[Data items]
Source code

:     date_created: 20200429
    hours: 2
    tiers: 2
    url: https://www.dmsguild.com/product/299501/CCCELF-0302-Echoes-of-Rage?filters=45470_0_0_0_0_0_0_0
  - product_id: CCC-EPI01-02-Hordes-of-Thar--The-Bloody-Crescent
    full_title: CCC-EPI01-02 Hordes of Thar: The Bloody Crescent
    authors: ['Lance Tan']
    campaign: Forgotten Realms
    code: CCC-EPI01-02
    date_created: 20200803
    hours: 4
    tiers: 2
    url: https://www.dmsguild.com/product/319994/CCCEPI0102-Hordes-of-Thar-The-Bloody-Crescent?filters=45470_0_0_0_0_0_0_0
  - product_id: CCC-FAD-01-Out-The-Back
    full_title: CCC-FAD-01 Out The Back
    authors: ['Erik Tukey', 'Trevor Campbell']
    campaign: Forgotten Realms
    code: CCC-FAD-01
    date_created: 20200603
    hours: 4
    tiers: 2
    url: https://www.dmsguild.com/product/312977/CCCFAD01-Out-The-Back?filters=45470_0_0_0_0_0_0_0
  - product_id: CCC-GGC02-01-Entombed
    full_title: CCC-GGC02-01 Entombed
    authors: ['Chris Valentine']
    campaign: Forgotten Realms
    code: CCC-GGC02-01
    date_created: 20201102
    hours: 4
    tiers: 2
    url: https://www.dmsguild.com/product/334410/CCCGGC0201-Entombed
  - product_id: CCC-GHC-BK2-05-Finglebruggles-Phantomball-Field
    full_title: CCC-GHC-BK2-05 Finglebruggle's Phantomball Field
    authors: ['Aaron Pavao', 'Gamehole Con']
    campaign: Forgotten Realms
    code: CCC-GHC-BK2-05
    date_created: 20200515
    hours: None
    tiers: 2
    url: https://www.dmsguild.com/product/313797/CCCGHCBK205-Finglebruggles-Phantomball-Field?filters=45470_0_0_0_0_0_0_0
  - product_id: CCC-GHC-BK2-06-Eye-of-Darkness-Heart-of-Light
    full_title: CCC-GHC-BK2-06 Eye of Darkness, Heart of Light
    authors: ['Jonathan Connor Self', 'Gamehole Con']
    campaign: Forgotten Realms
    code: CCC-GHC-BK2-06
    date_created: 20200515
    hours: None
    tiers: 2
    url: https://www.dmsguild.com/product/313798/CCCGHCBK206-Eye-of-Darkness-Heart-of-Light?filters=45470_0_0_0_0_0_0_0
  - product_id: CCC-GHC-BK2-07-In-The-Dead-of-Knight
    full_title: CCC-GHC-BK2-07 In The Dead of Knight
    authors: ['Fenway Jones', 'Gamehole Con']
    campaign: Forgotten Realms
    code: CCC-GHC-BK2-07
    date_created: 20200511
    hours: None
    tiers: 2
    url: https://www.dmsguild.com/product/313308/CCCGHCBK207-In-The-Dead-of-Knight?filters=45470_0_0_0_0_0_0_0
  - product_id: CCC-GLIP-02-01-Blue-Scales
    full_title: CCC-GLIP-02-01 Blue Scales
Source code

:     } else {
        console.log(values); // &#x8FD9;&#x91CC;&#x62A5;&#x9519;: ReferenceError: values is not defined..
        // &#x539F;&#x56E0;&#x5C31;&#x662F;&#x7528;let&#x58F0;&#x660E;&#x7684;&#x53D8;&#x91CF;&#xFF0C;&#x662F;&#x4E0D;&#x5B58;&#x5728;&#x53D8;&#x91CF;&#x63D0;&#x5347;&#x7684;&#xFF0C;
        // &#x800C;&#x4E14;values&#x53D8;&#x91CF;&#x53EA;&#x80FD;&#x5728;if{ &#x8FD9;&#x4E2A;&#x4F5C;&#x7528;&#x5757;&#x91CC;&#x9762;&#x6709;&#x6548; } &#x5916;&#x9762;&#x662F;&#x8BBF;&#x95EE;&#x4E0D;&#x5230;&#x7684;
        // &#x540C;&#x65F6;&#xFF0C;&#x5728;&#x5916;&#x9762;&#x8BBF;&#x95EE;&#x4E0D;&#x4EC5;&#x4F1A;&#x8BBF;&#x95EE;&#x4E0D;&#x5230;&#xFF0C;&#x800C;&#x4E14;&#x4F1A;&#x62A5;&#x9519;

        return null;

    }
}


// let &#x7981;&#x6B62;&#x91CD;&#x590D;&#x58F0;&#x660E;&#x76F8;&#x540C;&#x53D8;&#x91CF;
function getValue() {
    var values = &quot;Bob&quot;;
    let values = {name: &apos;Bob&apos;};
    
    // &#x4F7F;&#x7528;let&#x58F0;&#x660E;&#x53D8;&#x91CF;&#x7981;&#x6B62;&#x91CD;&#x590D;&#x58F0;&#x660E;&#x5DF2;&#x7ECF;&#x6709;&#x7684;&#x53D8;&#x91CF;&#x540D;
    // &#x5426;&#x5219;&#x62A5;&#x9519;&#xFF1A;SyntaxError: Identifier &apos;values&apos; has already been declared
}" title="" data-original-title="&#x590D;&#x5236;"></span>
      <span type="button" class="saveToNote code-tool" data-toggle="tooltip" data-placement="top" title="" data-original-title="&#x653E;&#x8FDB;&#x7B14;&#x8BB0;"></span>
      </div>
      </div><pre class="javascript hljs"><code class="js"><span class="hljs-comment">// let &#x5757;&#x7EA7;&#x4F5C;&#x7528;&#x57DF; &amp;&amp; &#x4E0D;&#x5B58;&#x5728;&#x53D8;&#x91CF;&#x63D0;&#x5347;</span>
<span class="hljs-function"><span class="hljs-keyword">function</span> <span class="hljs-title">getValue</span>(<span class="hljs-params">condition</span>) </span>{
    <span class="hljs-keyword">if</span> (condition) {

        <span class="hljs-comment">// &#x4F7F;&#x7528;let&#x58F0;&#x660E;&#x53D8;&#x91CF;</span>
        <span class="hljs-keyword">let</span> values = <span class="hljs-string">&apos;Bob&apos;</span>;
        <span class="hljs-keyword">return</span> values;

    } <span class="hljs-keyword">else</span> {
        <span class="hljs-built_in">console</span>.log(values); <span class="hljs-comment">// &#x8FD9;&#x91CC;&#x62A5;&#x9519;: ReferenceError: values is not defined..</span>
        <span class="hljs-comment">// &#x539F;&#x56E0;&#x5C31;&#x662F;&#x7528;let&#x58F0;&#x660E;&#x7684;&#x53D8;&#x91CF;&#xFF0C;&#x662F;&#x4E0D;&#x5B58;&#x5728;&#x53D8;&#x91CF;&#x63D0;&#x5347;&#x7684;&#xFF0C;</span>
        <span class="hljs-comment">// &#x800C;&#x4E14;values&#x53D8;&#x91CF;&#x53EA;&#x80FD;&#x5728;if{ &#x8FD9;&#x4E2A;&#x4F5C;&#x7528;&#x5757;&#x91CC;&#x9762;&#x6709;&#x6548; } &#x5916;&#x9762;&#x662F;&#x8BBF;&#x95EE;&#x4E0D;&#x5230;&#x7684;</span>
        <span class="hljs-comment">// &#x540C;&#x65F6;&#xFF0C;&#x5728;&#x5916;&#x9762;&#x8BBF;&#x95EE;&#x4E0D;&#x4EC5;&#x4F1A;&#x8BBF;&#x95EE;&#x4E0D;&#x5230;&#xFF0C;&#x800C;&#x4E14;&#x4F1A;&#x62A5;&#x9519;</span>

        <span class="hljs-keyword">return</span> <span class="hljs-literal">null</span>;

WHAT THE EXERCISE ASKS =
Set down, exactly as they stand above, the lines starting with the line with "full_title: CCC-GGC02-01 Entombed" and going on through the line with "code: CCC-GHC-BK2-05", and no others.

RESPONSE TO THE TASK =
    full_title: CCC-GGC02-01 Entombed
    authors: ['Chris Valentine']
    campaign: Forgotten Realms
    code: CCC-GGC02-01
    date_created: 20201102
    hours: 4
    tiers: 2
    url: https://www.dmsguild.com/product/334410/CCCGGC0201-Entombed
  - product_id: CCC-GHC-BK2-05-Finglebruggles-Phantomball-Field
    full_title: CCC-GHC-BK2-05 Finglebruggle's Phantomball Field
    authors: ['Aaron Pavao', 'Gamehole Con']
    campaign: Forgotten Realms
    code: CCC-GHC-BK2-05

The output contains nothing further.